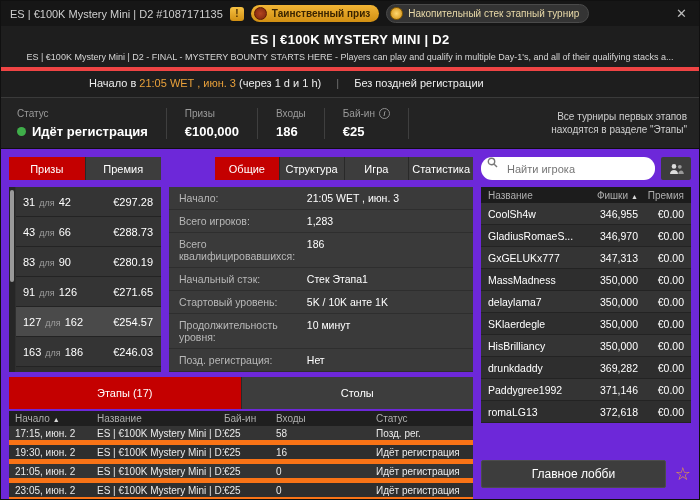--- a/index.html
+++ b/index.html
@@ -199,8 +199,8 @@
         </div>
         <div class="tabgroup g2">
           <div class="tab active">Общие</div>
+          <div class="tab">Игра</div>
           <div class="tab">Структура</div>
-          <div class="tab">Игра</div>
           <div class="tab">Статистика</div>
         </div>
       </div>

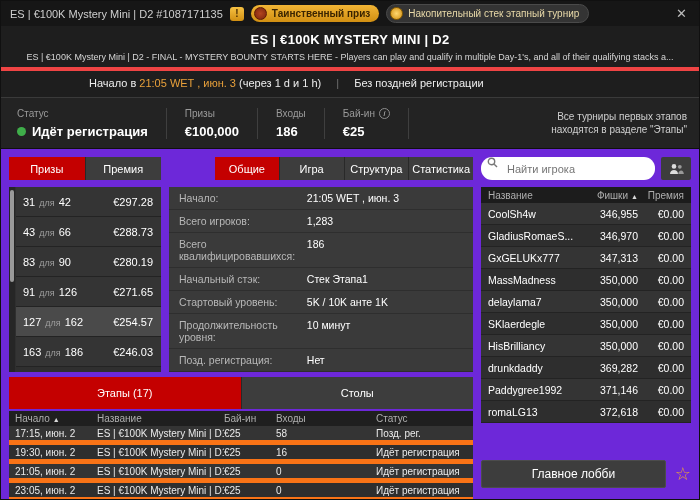--- a/index.html
+++ b/index.html
@@ -251,7 +251,6 @@
             <span class="v">186</span>
           </div>
           <div class="info-row">
-            <span class="k">Начальный стэк:</span>
             <span class="v">Стек Этапа1</span>
           </div>
           <div class="info-row">

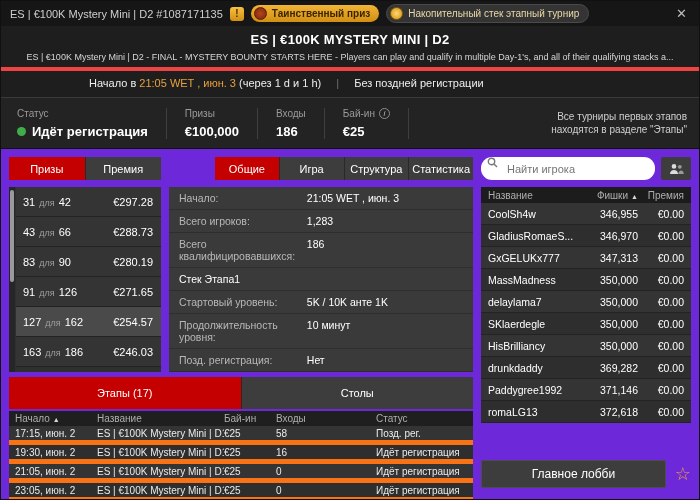--- a/index.html
+++ b/index.html
@@ -93,7 +93,7 @@
   .st-header { display:flex; background:#1f1f1f; color:#aeaeae; height:15px;
                align-items:center; }
   .st-row { display:flex; height:19px; align-items:center; color:#eaeaea;
-            border-bottom:5px solid #f97316; background:#343434; cursor:pointer; }
+            border-bottom:3px solid #f97316; background:#343434; cursor:pointer; }
   .st-row:nth-child(odd) { background:#2e2e2e; }
   .c-start { width:88px; padding-left:6px; flex:0 0 auto; white-space:nowrap; }
   .c-name { flex:1; min-width:0; white-space:nowrap; overflow:hidden; }

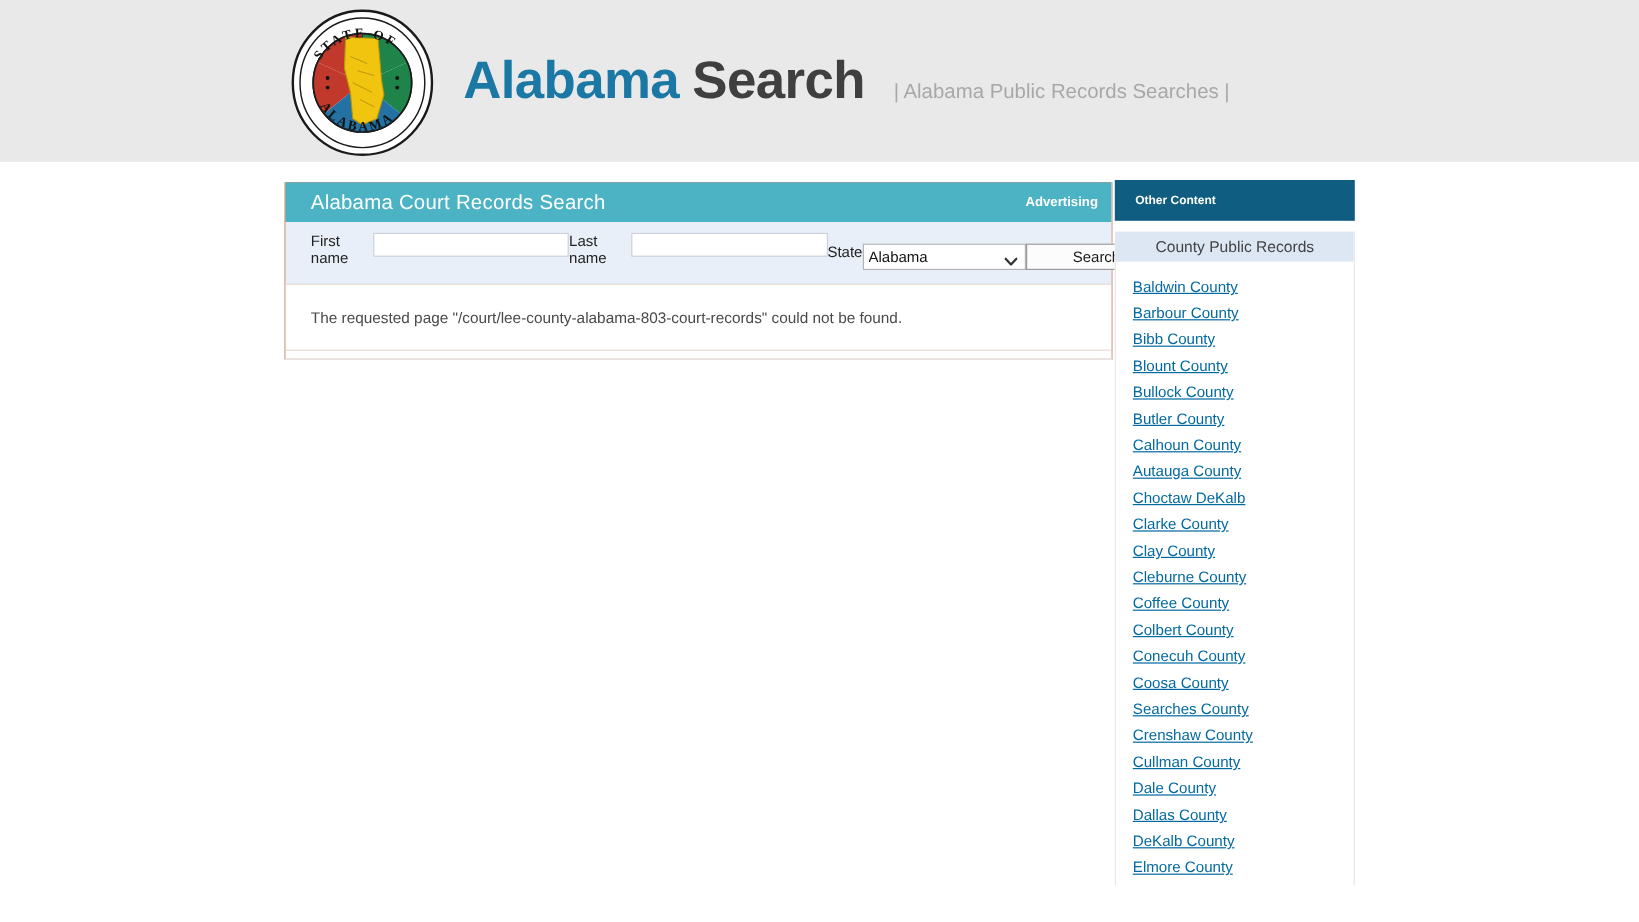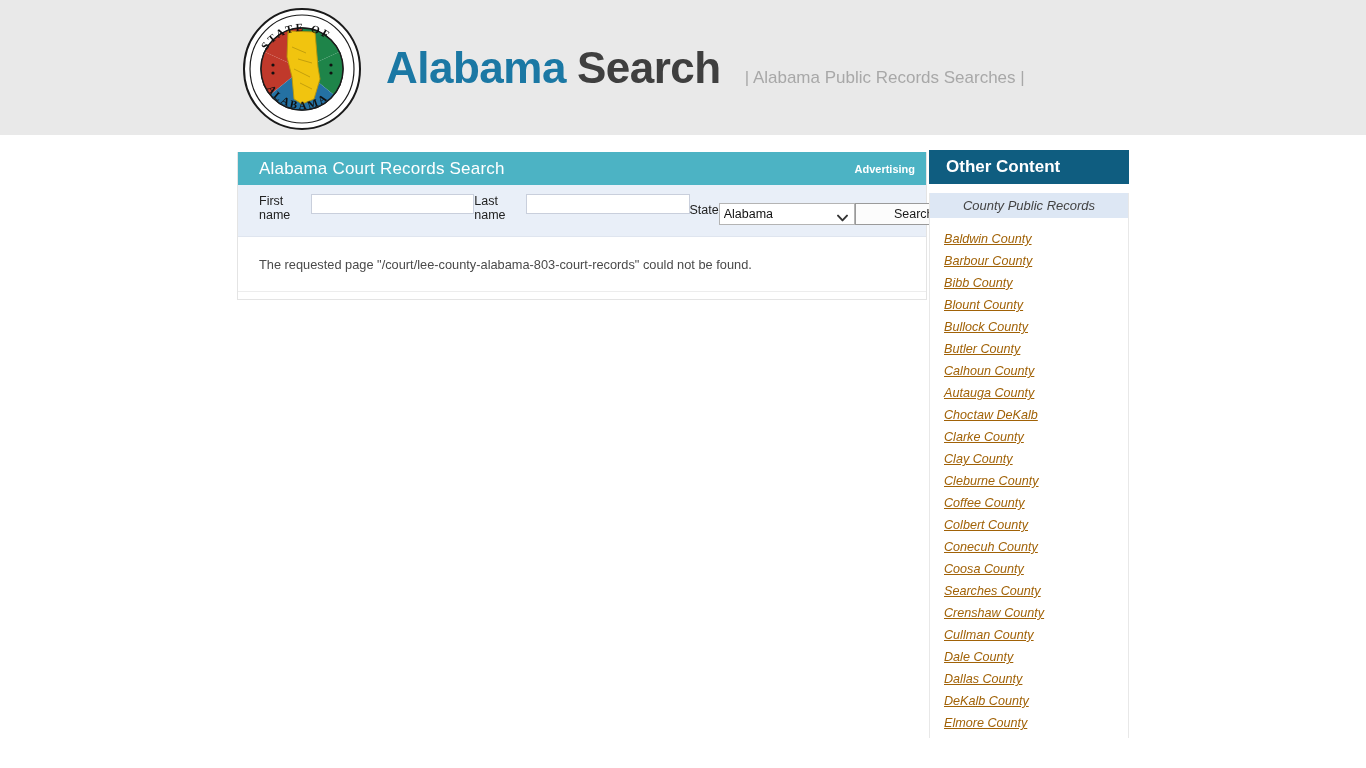--- a/index.html
+++ b/index.html
@@ -213,7 +213,7 @@
   }
   .side-header-text {
     color: #ffffff;
-    font-size: 17px;
+    font-size: 10px;
     font-weight: bold;
   }
   .side-box {

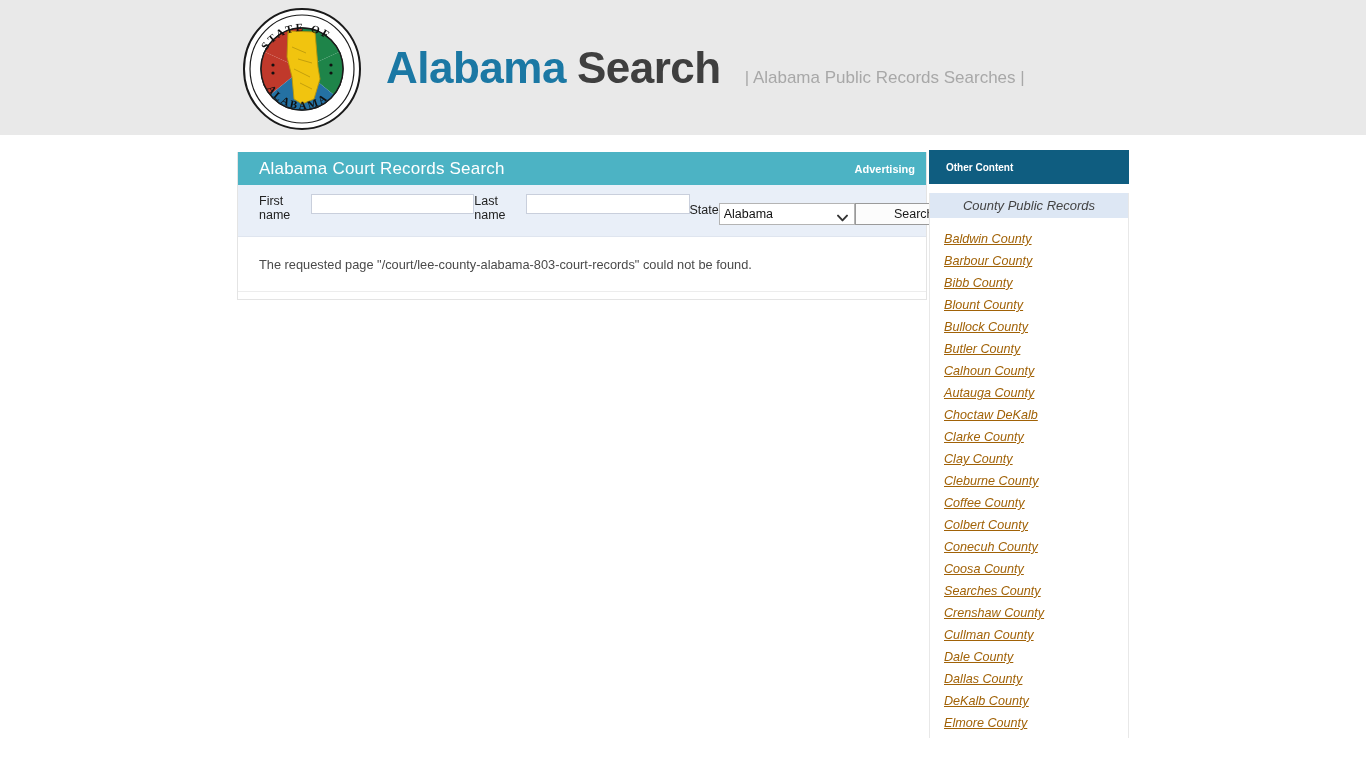--- a/index.html
+++ b/index.html
@@ -221,7 +221,6 @@
     border-right: 1px solid #e8e8e8;
     background: #ffffff;
     padding-bottom: 4px;
-    font-style: italic;
   }
   .side-subheader {
     background: #dde7f4;

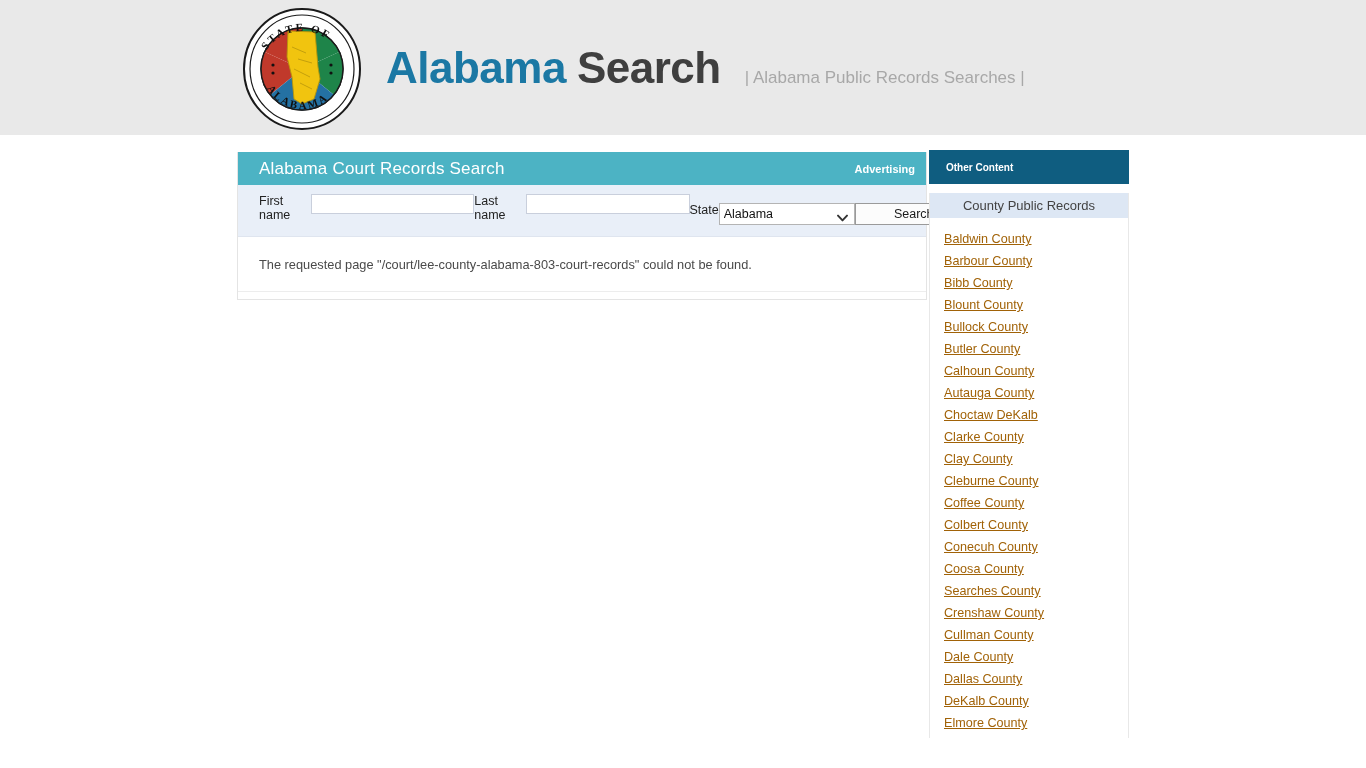--- a/index.html
+++ b/index.html
@@ -244,7 +244,7 @@
     line-height: 22px;
   }
   .county-link {
-    color: #a16207;
+    color: #0369a1;
     font-size: 12.6px;
     text-decoration: underline;
     cursor: pointer;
****************
Exercise prompt => Looking through the records, copy out every line in which the word "display" is found.

Written answer =>
   .st-header { display:flex; background:#1f1f1f; color:#aeaeae; height:15px;
   .st-row { display:flex; height:19px; align-items:center; color:#eaeaea;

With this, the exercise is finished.